- **Texte fourni**:

··········

Et puis en 1940, alors que dans L’Os à moelle, il a déjà beaucoup attaqué Hitler, il s’en va. Il n’entend pas l’appel du Général de Gaulle mais en entend parler. Il fait un an et demi de prison, dans les prisons espagnoles, avant de rejoindre Londres où il est l’un des français qui parlent aux français. En partant de sa forme d’humour absurde, il s’engage avec des textes très forts contre l’occupant. Il y a un texte qui s’appelle “Bagatelle sur un tombeau” où Henriot l’attaque en disant « Qu’est-ce que ce juif Isaac a à voir avec la France ? » et il répond : « Voilà ce que représente pour moi la France monsieur Henriot ». Et ce texte est un appel à lutter contre l’envahisseur, tout comme il a fait des chansons contre Hitler. Il a passé neuf mois à Londres, il était numéro un de l’humour à cette époque-là. Et il utilisait son humour absurde pour défendre les Alliés et pour apporter courage aux français, à tel point que quand ses chroniques étaient diffusées sur radio Londres, à l’époque, on mesurait l’audience par la consommation d’électricité. C’était le summum de la consommation d’électricité en France lorsque Pierre Dac parlait à la radio. Ça, c’est son engagement de patriote, de soldat, de résistant. Il a eu la croix de guerre et la légion d’honneur après la guerre. À l’après-guerre il a aussi été correspondant de guerre. Et après il y a eu la seconde partie de sa carrière, avec Francis Blanche, qu’il a rencontré, qui était son fils spirituel, avec qui il a monté des spectacles et des feuilletons délirants.

Comment fonctionne leur duo ?

··········

- **Données de la tâche**:
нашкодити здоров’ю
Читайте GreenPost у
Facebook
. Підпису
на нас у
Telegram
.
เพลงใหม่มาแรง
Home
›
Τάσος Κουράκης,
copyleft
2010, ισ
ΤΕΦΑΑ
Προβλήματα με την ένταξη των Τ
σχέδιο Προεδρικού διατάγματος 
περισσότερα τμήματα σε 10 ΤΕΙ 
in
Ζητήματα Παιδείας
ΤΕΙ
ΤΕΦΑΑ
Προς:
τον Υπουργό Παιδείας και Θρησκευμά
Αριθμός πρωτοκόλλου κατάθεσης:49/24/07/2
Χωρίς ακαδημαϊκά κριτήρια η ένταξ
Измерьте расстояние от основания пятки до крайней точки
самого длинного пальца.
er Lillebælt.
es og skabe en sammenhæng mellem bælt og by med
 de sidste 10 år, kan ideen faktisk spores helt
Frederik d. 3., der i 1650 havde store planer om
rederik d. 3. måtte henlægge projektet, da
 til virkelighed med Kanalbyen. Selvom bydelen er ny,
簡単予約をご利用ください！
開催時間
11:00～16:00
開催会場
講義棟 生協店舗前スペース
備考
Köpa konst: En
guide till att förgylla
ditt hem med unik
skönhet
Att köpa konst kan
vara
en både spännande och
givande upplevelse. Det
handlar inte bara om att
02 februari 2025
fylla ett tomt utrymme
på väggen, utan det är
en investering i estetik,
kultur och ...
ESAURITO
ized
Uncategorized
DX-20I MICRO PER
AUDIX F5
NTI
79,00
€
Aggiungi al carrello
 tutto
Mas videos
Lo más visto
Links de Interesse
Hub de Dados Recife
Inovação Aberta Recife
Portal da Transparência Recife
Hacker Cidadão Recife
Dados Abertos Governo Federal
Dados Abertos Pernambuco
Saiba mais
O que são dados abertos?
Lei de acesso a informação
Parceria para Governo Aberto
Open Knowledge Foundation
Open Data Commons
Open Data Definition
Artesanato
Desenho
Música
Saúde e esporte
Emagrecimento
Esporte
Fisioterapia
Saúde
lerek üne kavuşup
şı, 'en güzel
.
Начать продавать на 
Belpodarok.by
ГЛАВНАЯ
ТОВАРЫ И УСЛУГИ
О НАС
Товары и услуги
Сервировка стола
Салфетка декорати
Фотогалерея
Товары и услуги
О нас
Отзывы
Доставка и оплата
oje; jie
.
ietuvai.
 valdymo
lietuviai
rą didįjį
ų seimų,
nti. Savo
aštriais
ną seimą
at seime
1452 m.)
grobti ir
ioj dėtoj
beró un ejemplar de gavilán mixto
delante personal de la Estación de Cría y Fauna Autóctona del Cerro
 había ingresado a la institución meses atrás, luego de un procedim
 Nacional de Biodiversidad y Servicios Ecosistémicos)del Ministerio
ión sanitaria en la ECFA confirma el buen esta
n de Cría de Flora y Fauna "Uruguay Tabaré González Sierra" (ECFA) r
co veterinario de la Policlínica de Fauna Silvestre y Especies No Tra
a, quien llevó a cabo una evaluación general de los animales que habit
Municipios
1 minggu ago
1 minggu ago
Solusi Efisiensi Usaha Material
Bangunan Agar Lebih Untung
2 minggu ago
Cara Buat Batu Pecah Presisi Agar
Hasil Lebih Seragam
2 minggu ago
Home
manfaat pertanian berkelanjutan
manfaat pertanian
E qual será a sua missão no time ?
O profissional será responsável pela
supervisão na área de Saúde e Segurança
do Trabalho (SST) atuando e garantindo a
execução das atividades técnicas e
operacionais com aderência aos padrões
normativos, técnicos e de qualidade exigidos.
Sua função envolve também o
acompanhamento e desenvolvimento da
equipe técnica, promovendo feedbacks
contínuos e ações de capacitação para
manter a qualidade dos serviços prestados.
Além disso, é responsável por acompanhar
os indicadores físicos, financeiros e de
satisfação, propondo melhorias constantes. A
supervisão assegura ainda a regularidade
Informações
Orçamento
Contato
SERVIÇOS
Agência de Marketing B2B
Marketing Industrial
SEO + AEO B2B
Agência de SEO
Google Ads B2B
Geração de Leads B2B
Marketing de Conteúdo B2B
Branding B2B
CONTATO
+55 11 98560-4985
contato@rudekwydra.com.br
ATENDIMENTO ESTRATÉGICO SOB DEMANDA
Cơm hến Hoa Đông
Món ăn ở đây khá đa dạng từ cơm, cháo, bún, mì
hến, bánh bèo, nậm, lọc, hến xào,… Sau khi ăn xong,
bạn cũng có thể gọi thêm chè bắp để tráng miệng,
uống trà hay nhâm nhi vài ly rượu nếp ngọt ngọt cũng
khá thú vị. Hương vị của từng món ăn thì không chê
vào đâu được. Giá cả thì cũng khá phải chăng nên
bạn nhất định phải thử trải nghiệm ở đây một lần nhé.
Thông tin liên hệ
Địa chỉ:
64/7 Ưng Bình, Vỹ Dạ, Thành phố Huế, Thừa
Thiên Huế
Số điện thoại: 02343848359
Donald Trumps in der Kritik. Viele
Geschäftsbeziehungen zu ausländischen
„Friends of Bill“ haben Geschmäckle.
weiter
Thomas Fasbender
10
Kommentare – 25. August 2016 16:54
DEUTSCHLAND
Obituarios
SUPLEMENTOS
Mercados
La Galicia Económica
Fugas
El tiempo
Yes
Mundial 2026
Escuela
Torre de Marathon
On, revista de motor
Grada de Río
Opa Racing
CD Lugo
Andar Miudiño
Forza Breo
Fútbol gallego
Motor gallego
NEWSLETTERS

··········

- **Consigne 1**:
Recopiez à l'identique les lignes des enregistrements, depuis leur première ligne jusqu'à celle qui contient « Αριθμός πρωτοκόλλου κατάθεσης:49/24/07/2 », cette dernière comprise.
- **Consigne 2**:
Prolongez le texte sur Pierre Dac à la suite de sa dernière phrase.

- **Zone de réponse 1**:
нашкодити здоров’ю
Читайте GreenPost у
Facebook
. Підпису
на нас у
Telegram
.
เพลงใหม่มาแรง
Home
›
Τάσος Κουράκης,
copyleft
2010, ισ
ΤΕΦΑΑ
Προβλήματα με την ένταξη των Τ
σχέδιο Προεδρικού διατάγματος 
περισσότερα τμήματα σε 10 ΤΕΙ 
in
Ζητήματα Παιδείας
ΤΕΙ
ΤΕΦΑΑ
Προς:
τον Υπουργό Παιδείας και Θρησκευμά
Αριθμός πρωτοκόλλου κατάθεσης:49/24/07/2

- **Zone de réponse 2**:
La rencontre a lieu en 1949, à l’époque Pierre Dac est au plus bas, l’humour loufoque ça ne marche plus durant l’après-guerre. Et ils commencent à travailler ensemble, à écrire des émissions de radio, parfois avec De Funès. Cela s’appelle Faites chauffer la colle et ils créent tous les deux des revues, des sketches, des feuilletons, et deviennent le duo numéro un des années 1950 parce qu’ils sont parfaitement complémentaires. Pierre Dac écrit pendant des mois et des mois, Francis Blanche est un improvisateur, donc les deux se complètent. Ce sont deux gamins qui s’amusent ensemble.

Quel est votre sketch préféré ?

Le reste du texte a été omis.